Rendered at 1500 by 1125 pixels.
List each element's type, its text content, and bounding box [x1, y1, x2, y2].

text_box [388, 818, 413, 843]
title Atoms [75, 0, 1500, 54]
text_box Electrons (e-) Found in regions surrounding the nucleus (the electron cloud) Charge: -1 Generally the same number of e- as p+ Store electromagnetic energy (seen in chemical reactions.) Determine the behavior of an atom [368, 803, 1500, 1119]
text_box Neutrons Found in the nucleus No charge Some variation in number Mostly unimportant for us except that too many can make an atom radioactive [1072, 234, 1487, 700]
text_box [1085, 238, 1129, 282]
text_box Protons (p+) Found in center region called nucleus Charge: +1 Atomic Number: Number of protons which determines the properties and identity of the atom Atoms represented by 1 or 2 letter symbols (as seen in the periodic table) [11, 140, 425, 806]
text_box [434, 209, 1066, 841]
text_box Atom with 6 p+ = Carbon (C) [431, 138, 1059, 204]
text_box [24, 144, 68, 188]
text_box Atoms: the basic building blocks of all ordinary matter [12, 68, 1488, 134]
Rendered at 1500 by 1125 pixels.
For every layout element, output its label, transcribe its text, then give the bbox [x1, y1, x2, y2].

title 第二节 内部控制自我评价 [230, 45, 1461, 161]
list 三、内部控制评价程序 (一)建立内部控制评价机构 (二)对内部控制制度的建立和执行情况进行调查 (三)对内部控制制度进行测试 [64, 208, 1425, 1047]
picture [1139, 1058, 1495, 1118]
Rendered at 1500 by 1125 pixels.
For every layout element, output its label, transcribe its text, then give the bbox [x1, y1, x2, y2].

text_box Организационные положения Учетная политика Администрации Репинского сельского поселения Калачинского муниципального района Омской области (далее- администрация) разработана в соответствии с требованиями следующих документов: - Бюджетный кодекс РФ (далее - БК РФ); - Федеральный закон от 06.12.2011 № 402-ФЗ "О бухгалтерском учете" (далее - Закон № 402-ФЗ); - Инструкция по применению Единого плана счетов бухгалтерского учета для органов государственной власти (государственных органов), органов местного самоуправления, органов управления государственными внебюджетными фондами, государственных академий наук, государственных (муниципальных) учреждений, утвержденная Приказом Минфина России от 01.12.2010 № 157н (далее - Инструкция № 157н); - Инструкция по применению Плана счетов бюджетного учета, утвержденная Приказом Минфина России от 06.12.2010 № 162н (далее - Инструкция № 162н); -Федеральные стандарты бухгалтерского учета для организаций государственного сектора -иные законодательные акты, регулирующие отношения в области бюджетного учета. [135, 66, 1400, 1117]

------------------------------------------------

=== ASSIGNMENT ===
Return the whole of the data, character for character.

=== WRITTEN RESPONSE ===
Rendered at 1500 by 1125 pixels.
List each element's type, its text content, and bounding box [x1, y1, x2, y2].

text_box [388, 818, 413, 843]
title Atoms [75, 0, 1500, 54]
text_box Electrons (e-) Found in regions surrounding the nucleus (the electron cloud) Charge: -1 Generally the same number of e- as p+ Store electromagnetic energy (seen in chemical reactions.) Determine the behavior of an atom [368, 803, 1500, 1119]
text_box Neutrons Found in the nucleus No charge Some variation in number Mostly unimportant for us except that too many can make an atom radioactive [1072, 234, 1487, 700]
text_box [1085, 238, 1129, 282]
text_box Protons (p+) Found in center region called nucleus Charge: +1 Atomic Number: Number of protons which determines the properties and identity of the atom Atoms represented by 1 or 2 letter symbols (as seen in the periodic table) [11, 140, 425, 806]
text_box [434, 209, 1066, 841]
text_box Atom with 6 p+ = Carbon (C) [431, 138, 1059, 204]
text_box [24, 144, 68, 188]
text_box Atoms: the basic building blocks of all ordinary matter [12, 68, 1488, 134]
Rendered at 1500 by 1125 pixels.
For every layout element, output its label, transcribe its text, then give the bbox [x1, y1, x2, y2].

title 第二节 内部控制自我评价 [230, 45, 1461, 161]
list 三、内部控制评价程序 (一)建立内部控制评价机构 (二)对内部控制制度的建立和执行情况进行调查 (三)对内部控制制度进行测试 [64, 208, 1425, 1047]
picture [1139, 1058, 1495, 1118]
Rendered at 1500 by 1125 pixels.
For every layout element, output its label, transcribe its text, then give the bbox [x1, y1, x2, y2].

text_box Организационные положения Учетная политика Администрации Репинского сельского поселения Калачинского муниципального района Омской области (далее- администрация) разработана в соответствии с требованиями следующих документов: - Бюджетный кодекс РФ (далее - БК РФ); - Федеральный закон от 06.12.2011 № 402-ФЗ "О бухгалтерском учете" (далее - Закон № 402-ФЗ); - Инструкция по применению Единого плана счетов бухгалтерского учета для органов государственной власти (государственных органов), органов местного самоуправления, органов управления государственными внебюджетными фондами, государственных академий наук, государственных (муниципальных) учреждений, утвержденная Приказом Минфина России от 01.12.2010 № 157н (далее - Инструкция № 157н); - Инструкция по применению Плана счетов бюджетного учета, утвержденная Приказом Минфина России от 06.12.2010 № 162н (далее - Инструкция № 162н); -Федеральные стандарты бухгалтерского учета для организаций государственного сектора -иные законодательные акты, регулирующие отношения в области бюджетного учета. [135, 66, 1400, 1117]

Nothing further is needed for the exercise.